BIRMINGHAM, Ala.
A 25-year-old desegregation case involving Alabama’s colleges and universities is coming to a close, as U.S. District Judge Harold Murphy has ordered the state to set aside $46 million in surplus education funds. Part of the sum is to be used for a need-based scholarship program and a construction program at two historically Black state institutions.
In Knight & Sims v.
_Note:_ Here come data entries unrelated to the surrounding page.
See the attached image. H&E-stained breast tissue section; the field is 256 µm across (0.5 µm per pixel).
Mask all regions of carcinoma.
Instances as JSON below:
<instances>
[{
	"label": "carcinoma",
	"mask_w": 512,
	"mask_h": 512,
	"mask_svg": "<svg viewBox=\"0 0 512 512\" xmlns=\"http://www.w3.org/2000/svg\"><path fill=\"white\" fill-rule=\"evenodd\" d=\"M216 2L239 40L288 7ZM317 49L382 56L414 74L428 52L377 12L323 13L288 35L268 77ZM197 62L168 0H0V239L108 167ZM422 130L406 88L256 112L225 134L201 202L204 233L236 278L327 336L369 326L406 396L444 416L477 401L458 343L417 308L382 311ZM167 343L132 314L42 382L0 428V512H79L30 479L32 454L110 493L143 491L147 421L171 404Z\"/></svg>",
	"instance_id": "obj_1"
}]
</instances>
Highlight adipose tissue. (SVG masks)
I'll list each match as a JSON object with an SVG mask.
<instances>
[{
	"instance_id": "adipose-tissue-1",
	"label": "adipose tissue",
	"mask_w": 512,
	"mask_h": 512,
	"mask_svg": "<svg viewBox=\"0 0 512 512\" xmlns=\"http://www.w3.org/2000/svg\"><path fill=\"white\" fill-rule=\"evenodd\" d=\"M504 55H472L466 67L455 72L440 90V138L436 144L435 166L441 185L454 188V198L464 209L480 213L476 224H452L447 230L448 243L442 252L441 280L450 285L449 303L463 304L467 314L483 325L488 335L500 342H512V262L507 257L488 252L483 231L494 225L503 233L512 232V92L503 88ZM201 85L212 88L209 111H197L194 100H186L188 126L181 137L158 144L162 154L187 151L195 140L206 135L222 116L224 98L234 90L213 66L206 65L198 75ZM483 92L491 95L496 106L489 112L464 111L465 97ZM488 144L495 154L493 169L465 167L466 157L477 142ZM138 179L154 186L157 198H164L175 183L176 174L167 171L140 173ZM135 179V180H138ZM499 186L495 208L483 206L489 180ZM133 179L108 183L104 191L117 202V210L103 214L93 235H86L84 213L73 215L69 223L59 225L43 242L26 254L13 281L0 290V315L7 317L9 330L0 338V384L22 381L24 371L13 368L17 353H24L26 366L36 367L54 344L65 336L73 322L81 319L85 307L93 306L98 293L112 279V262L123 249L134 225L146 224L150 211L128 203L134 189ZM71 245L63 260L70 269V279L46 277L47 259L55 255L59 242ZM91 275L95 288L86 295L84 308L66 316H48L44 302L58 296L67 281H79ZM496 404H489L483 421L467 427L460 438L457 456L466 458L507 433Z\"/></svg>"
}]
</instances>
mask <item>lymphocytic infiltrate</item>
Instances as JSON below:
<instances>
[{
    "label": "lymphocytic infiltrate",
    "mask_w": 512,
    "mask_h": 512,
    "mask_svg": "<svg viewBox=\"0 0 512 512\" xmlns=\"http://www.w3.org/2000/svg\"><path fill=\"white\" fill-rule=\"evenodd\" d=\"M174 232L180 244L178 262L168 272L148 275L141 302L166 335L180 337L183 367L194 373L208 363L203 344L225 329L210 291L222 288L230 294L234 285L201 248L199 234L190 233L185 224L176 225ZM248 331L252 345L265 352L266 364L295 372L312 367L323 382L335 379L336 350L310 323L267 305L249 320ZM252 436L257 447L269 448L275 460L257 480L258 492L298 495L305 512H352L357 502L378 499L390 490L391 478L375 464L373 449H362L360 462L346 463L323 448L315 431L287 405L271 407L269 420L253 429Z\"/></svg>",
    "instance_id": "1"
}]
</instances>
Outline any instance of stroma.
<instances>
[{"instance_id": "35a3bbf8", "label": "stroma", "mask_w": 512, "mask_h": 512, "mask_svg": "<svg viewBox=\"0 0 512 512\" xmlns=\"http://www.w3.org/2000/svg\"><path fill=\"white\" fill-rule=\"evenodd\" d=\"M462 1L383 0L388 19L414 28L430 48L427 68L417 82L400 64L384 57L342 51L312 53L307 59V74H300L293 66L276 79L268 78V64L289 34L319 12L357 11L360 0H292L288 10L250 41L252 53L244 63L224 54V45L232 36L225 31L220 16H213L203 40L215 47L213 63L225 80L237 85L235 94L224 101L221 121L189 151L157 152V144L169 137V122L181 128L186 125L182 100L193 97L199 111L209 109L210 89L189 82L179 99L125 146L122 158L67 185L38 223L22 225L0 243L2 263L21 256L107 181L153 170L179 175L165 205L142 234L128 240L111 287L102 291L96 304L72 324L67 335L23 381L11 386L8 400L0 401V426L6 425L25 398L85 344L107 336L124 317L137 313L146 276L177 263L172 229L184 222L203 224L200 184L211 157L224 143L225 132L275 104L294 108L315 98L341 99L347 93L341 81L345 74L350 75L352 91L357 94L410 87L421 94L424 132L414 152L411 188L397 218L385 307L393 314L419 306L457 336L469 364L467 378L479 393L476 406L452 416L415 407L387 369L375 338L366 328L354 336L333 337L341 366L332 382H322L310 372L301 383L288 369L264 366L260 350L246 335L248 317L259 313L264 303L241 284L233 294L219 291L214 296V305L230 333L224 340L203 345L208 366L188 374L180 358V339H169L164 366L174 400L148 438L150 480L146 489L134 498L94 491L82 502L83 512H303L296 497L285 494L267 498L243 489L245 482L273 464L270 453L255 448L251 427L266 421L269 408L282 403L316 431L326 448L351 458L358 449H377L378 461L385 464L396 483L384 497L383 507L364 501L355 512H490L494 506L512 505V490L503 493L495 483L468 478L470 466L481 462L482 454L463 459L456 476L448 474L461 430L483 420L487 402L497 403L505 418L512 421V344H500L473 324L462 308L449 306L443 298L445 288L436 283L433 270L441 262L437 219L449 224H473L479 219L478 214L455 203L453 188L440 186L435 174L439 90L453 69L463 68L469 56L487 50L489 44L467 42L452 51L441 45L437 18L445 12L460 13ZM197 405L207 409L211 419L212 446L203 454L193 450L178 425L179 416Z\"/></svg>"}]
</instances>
State of Alabama, the plaintiffs, who also get $1.5 million to cover attorney fees, argued that conditions at the state’s four-year universities and at the two historically Black state universities, Alabama State University and Alabama A&M University, continue to deny Blacks the right to equal higher education.
The defendants consisted of the two HBCUs, Athens State University, Auburn University, Calhoun Community College, Jacksonville State University, the University of Alabama, the University of North Alabama, Troy State University and the state’s two-year college system.
As part of the settlement, all of the universities and colleges must implement a strategic diversity plan to increase the number of Black faculty members, ensure Black representation on committees and administrative positions and make efforts to increase diversity on their individual campuses.
Plaintiffs attorney James U. Blacksher told The Decatur Daily that his clients have mixed feelings about the settlements.
“I think they would have liked to have seen more progress at the historically Black universities and more progress in the hiring of Black faculty members at the historically White universities,” Blacksher says. “I think both schools are in a position to increase their number of White and Black students.”